In a speech that began by saluting the legacy of former president Nelson Mandela, Zuma enumerated the achievements of South Africa's successive democratic governments since 1994, starting with burying an oppressive minority regime. They had made “South Africa a better place to live in now than it ever was before”.
He said GDP had grown to more than R3.5 trillion, jobs were being created again, and a record 15 million people were employed.
Zuma acknowledged that the country still faced daunting problems in overcoming inequality, poverty, and unemployment. He tempered this with a rallying cry to work together and said all government's administrative programmes were focused on eradicating these problems.
He reiterated that it was crucial that business, labour and government join forces to double economic growth to create further jobs.
“We have to work together as government, business and labour to grow our economy at rates that are above five percent to be able to create the jobs we need.”
The president acknowledged it was an uphill battle, saying pressure on the rand would make government's infrastructure programme more expensive.
“However, export companies, particularly in the manufacturing sector, should take advantage of the weaker rand and the stronger global recovery.
“While we have these difficulties, we know that we can cope with this period of turbulence. We have done so before in the past five years. We will, in fact, emerge stronger if we do the right things.”
Turning to problems certain to feature in the opposition's election campaign, Zuma sought to minimise the increase in service delivery protests and said government was taking firm action to fight corruption.
He said it was worrying that protests were increasingly marked by premeditated violence, but insisted better delivery was fuelling impatience.
“The dominant narrative in the case of the protests in South Africa has been to attribute them to alleged failures of government,” he said.
“However the protests are not simply the result of 'failures' of government, but also of the success in delivering basic services.

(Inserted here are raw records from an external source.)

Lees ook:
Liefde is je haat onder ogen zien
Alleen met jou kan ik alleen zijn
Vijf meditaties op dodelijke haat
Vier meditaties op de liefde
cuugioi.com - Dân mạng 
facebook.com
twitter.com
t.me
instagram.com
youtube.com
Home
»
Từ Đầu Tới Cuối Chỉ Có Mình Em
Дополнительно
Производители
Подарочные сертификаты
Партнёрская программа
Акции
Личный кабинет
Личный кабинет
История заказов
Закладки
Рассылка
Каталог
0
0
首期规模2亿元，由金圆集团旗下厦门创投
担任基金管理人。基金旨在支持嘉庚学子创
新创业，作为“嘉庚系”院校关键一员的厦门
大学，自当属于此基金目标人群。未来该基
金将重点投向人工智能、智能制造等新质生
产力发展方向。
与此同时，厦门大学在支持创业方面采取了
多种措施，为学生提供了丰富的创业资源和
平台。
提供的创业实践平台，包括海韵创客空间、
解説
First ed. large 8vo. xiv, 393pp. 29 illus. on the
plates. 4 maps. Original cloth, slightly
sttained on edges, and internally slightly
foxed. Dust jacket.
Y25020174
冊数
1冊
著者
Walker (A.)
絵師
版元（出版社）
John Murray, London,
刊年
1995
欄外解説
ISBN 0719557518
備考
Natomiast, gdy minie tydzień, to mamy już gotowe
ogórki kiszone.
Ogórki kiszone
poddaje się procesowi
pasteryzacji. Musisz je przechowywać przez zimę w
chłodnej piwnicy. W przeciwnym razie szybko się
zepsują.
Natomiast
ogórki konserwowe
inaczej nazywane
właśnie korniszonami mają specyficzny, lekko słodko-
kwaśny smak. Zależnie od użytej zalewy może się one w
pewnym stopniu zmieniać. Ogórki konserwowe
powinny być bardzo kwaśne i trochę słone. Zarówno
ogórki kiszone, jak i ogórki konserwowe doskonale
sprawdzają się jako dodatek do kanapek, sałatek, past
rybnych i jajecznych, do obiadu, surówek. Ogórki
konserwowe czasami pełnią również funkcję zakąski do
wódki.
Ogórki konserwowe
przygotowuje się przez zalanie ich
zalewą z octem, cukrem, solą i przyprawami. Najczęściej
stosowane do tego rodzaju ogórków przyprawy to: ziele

When 95 percent of households have access to water, the five who still need to be provided for, feel they cannot wait a moment longer. Success is also the breeding ground of rising expectations.”
He conceded that some communities “especially in informal settlements and rural areas” still lacked basic services, but said government was intensifying efforts to change this, especially in the 23 municipalities with the greatest number of backlogs.
The president said government planned to proceed soon with issuing licences for shale gas exploration in the Karoo and procuring nuclear energy.
The development of petroleum, especially shale gas, would be a game-changer for the Karoo and the South African economy. Having evaluated the risks and opportunities, the final regulations would be released soon and be followed by the processing and granting of licences.
He added: “We expect to conclude the procurement of 9600 megawatts of nuclear energy”.